Here’s the initial Gaussian distribution propagated through the accelerator model:

Code
def plot_flow(flow, transform, nsamp=1_000, **kws):
    x0 = flow().sample((nsamp,))
    x1 = transform(x0.clone())
    
    x0 = x0.detach().numpy()
    x1 = x1.detach().numpy()

    fig, axs = plt.subplots(
        ncols=2, figsize=(5.5, 2.75), sharex=True, sharey=True, gridspec_kw=dict(wspace=0.1),
    )
    for ax, x in zip(axs, [x0, x1]):
        ax.scatter(x[:, 0], x[:, 1], **kws)
        ax.set_xlim(-5.0, 5.0)
        ax.set_ylim(-5.0, 5.0)
        ax.set_xlabel(r"$x$")
        ax.set_ylabel(r"$p_x$")       
    for ax, title in zip(axs, ["Input", "Output"]):
        ax.set_title(title, fontsize="medium")    
    return fig, axs


with torch.no_grad():
    fig, axs = plot_flow(flow, transform, nsamp=10_000, s=0.4, c="black", ec="none")

I’ll train the flow using the ADAM optimizer and batches of 1000 particles. Without space charge, there should be an infinite number of periodic distributions. The model can also simply collapse to a delta function, with all particles starting and ending at the origin. To encourage a unique solution, I’ll add an entropy penalty to pull the distribution toward a simple Gaussian.

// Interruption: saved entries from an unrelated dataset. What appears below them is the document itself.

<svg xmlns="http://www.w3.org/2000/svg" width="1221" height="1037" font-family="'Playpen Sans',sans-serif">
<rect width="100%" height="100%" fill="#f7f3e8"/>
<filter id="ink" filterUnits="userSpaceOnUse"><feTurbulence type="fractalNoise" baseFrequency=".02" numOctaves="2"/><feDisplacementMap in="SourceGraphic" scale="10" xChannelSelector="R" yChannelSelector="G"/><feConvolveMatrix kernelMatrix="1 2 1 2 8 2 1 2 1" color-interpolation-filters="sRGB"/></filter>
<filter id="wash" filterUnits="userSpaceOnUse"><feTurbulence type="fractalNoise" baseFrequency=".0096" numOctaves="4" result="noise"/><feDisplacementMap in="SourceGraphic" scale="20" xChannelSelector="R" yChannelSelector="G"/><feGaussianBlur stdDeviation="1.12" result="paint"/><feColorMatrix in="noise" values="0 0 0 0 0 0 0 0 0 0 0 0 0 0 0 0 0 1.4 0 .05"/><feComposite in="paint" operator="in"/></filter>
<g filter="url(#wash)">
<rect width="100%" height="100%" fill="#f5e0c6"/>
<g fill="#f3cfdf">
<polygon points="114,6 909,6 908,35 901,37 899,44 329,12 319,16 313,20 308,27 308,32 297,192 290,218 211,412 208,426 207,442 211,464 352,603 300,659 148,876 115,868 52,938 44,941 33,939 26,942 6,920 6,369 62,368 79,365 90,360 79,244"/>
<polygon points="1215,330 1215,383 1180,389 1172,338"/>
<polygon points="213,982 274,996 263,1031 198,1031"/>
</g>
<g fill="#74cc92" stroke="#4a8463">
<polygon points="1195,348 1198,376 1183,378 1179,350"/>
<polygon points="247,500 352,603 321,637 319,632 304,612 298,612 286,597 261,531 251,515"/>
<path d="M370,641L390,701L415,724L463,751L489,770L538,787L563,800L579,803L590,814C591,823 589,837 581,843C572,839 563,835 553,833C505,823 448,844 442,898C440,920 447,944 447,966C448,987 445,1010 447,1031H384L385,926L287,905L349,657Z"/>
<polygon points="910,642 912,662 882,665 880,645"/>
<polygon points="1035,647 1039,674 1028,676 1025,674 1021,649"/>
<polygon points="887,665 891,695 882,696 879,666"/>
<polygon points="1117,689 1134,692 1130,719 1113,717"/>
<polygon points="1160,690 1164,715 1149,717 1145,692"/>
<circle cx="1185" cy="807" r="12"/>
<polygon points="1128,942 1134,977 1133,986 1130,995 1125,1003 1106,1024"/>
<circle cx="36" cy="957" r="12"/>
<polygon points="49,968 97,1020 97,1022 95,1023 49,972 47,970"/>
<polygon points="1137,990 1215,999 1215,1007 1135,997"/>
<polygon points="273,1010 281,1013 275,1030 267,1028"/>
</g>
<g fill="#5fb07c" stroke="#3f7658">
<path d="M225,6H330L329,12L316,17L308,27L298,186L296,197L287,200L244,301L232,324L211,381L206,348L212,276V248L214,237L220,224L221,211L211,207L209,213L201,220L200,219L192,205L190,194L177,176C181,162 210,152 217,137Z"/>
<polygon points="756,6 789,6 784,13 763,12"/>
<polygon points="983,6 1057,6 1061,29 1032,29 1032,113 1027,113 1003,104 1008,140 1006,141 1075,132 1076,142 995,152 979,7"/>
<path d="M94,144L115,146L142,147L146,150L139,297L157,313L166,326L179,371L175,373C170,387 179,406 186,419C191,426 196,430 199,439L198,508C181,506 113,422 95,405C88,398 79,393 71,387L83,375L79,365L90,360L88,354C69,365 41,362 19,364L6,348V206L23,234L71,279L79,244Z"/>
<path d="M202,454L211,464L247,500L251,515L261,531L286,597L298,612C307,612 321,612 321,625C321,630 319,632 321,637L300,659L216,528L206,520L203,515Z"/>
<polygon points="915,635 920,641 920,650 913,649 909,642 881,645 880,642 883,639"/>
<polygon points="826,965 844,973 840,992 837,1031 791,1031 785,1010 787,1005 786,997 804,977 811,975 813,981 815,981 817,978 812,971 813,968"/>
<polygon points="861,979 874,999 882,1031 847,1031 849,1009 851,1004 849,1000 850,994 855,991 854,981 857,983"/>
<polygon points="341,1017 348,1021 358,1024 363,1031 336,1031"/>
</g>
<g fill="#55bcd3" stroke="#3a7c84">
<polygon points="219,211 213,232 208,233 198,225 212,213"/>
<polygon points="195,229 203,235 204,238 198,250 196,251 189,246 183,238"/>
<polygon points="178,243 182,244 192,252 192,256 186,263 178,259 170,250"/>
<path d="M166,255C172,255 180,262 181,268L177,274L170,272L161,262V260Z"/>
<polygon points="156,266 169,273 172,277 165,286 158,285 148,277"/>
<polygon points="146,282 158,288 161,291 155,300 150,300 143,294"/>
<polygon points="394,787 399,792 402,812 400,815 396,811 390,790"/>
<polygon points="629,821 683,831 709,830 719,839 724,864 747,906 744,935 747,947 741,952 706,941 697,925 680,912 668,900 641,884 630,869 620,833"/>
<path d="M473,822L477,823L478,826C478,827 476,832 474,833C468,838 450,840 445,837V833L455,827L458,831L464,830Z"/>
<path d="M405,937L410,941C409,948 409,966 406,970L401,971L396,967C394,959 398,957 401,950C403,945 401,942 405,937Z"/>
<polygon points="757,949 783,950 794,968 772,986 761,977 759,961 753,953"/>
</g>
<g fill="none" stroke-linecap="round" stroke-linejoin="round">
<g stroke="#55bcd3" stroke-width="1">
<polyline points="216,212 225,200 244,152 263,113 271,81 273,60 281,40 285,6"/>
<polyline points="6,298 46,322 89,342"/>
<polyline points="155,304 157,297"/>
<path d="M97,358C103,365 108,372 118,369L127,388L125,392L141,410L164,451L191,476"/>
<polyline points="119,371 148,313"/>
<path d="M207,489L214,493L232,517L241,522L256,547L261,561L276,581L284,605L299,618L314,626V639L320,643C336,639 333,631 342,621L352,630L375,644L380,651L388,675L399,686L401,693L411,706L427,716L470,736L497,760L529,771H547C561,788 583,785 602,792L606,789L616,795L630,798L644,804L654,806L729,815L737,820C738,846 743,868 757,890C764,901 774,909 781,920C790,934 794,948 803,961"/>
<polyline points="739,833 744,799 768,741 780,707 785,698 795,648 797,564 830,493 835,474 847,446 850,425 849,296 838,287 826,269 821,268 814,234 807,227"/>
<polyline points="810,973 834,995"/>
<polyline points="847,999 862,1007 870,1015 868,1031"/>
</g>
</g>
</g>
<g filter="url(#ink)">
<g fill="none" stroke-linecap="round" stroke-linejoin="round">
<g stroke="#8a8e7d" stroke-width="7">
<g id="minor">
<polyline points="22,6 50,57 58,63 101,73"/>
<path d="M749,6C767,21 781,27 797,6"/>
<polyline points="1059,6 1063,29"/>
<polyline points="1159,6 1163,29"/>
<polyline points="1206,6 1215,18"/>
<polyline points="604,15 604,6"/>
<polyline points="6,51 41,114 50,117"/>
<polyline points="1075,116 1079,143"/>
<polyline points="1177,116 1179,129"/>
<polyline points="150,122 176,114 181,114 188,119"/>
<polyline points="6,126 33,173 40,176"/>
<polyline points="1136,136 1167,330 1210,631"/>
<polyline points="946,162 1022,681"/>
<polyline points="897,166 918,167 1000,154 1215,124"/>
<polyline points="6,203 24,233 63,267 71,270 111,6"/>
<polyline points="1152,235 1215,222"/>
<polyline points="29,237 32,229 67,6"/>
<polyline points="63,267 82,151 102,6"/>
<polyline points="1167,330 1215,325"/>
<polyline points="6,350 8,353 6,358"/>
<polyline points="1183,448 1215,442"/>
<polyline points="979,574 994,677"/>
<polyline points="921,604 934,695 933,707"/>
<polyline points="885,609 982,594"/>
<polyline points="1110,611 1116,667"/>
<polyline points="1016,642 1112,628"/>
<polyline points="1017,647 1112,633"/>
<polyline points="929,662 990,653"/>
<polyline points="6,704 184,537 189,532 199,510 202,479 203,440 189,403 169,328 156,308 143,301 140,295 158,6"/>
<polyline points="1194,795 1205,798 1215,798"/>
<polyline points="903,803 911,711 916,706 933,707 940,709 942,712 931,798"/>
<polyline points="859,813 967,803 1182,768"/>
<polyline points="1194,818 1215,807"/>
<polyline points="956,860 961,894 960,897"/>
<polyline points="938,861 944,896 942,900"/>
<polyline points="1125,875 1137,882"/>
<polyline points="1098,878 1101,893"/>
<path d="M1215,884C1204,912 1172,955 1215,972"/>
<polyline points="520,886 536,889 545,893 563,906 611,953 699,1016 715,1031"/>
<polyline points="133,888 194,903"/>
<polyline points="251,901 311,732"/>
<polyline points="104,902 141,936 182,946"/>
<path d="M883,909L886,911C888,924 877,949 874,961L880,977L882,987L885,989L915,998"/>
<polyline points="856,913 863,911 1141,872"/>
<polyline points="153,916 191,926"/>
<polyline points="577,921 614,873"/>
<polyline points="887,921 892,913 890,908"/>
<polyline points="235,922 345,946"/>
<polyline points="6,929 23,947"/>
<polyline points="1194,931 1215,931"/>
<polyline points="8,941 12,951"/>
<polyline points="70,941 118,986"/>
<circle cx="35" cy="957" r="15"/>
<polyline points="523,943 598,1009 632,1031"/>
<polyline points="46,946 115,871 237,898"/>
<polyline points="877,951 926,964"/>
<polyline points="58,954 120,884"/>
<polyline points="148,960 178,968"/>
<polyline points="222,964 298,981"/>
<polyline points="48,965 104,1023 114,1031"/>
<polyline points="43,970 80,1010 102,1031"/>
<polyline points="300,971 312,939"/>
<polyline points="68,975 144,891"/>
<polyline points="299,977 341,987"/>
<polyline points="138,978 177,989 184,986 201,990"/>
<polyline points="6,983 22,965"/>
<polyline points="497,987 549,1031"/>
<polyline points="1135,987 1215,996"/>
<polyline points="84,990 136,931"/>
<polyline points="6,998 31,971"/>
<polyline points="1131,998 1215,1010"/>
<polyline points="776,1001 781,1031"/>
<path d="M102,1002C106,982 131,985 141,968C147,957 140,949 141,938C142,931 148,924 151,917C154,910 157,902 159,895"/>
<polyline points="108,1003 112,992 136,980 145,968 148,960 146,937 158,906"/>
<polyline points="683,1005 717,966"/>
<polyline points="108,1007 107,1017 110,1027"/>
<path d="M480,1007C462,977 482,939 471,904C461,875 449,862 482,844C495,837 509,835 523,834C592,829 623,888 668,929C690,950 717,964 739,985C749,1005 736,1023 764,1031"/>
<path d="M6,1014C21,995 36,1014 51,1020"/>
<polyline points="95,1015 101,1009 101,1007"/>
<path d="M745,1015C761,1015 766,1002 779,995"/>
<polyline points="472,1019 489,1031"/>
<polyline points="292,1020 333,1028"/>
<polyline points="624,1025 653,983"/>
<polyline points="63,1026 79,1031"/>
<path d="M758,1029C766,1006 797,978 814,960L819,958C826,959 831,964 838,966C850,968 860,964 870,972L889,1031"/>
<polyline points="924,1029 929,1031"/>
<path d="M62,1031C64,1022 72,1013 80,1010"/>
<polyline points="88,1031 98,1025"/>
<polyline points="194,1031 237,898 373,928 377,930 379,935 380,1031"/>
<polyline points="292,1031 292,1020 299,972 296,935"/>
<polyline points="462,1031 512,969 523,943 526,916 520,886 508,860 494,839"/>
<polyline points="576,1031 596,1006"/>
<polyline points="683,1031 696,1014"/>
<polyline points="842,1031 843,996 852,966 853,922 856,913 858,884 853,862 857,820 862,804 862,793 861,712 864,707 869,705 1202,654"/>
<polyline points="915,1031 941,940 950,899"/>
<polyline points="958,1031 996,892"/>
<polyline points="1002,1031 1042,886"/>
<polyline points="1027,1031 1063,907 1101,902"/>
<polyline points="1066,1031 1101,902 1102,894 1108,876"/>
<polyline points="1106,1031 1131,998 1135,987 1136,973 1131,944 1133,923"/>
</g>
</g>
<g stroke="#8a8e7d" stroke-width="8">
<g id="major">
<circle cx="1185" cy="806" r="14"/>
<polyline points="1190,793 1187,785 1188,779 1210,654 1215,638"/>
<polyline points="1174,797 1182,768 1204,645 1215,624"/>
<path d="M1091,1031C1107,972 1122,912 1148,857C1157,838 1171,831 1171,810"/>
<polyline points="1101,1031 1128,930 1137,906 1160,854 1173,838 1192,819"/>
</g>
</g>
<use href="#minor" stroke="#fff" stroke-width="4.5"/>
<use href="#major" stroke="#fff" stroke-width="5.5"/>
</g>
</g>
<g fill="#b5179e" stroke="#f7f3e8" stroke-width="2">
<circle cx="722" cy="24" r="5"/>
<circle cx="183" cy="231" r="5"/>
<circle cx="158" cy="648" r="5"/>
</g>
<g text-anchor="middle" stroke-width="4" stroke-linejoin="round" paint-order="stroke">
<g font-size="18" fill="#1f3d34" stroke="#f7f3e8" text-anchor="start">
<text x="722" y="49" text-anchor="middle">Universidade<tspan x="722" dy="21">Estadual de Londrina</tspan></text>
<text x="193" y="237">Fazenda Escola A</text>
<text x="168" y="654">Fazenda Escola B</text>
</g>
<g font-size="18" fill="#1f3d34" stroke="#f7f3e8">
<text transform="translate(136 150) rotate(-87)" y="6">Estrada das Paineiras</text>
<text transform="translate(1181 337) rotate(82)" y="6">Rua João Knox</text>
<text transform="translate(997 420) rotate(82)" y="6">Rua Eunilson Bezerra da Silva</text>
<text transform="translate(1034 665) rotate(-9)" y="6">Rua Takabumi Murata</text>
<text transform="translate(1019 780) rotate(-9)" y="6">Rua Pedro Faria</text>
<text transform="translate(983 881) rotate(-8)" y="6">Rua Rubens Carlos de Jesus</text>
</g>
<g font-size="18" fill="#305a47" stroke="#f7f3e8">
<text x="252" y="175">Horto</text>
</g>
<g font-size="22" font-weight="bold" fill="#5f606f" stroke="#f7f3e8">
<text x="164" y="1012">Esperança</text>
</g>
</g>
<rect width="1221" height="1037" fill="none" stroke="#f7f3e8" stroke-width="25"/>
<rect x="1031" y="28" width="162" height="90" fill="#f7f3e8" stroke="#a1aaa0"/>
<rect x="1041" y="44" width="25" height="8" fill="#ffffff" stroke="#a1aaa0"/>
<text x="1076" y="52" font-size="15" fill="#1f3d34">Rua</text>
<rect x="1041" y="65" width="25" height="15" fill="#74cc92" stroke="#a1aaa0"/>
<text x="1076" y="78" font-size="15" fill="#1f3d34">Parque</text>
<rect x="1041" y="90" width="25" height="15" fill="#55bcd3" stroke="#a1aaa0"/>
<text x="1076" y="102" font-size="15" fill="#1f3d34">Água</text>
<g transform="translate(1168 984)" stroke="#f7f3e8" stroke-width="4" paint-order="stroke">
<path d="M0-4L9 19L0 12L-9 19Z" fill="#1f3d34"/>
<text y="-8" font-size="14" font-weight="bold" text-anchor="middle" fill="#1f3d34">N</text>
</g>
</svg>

# Find stationary distribution
optimizer = torch.optim.Adam(flow.parameters(), lr=0.01)
for iteration in range(51):
    x, log_prob = flow().rsample_and_log_prob((1_000,))  # model will have unnorm_matrix
    x_out = transform(x)

    # KL divergence between input and output distributions
    loss = torch.mean(-flow().log_prob(x_out))
    
    # KL divergence between input and Gaussian distribution
    loss = loss + 1.0 * torch.mean(log_prob)

    loss.backward()
    optimizer.step()
    optimizer.zero_grad()

    if iteration % 25 == 0:
        print(f"iter={iteration} loss={loss}")
iter=0 loss=0.8728091716766357
iter=25 loss=0.02266407012939453
iter=50 loss=0.006170749664306641
Code
with torch.no_grad():
    fig, axs = plot_flow(flow, transform, nsamp=10_000, s=0.4, c="black", ec="none")
    plt.show()

The model appears to be working. The next step will be to explore the Cheetah space charge module and build a test case for this algorithm.

References

[1]
S. M. Lund, T. Kikuchi, and R. C. Davidson, Generation of Initial Kinetic Distributions for Simulation of Long-Pulse Charged Particle Beams with High Space-Charge Intensity, Phys. Rev. ST Accel. Beams 12, 114801 (2009).
[2]
J. Kaiser, C. Xu, A. Eichler, and A. Santamaria Garcia, Bridging the Gap Between Machine Learning and Particle Accelerator Physics with High-Speed, Differentiable Simulations, Phys. Rev. Accel. Beams 27, 054601 (2024).
[3]
T. Zolkin, B. Cathey, and S. Nagaitsev, Dynamics of McMillan Mappings II. Axially Symmetric Map, (2024).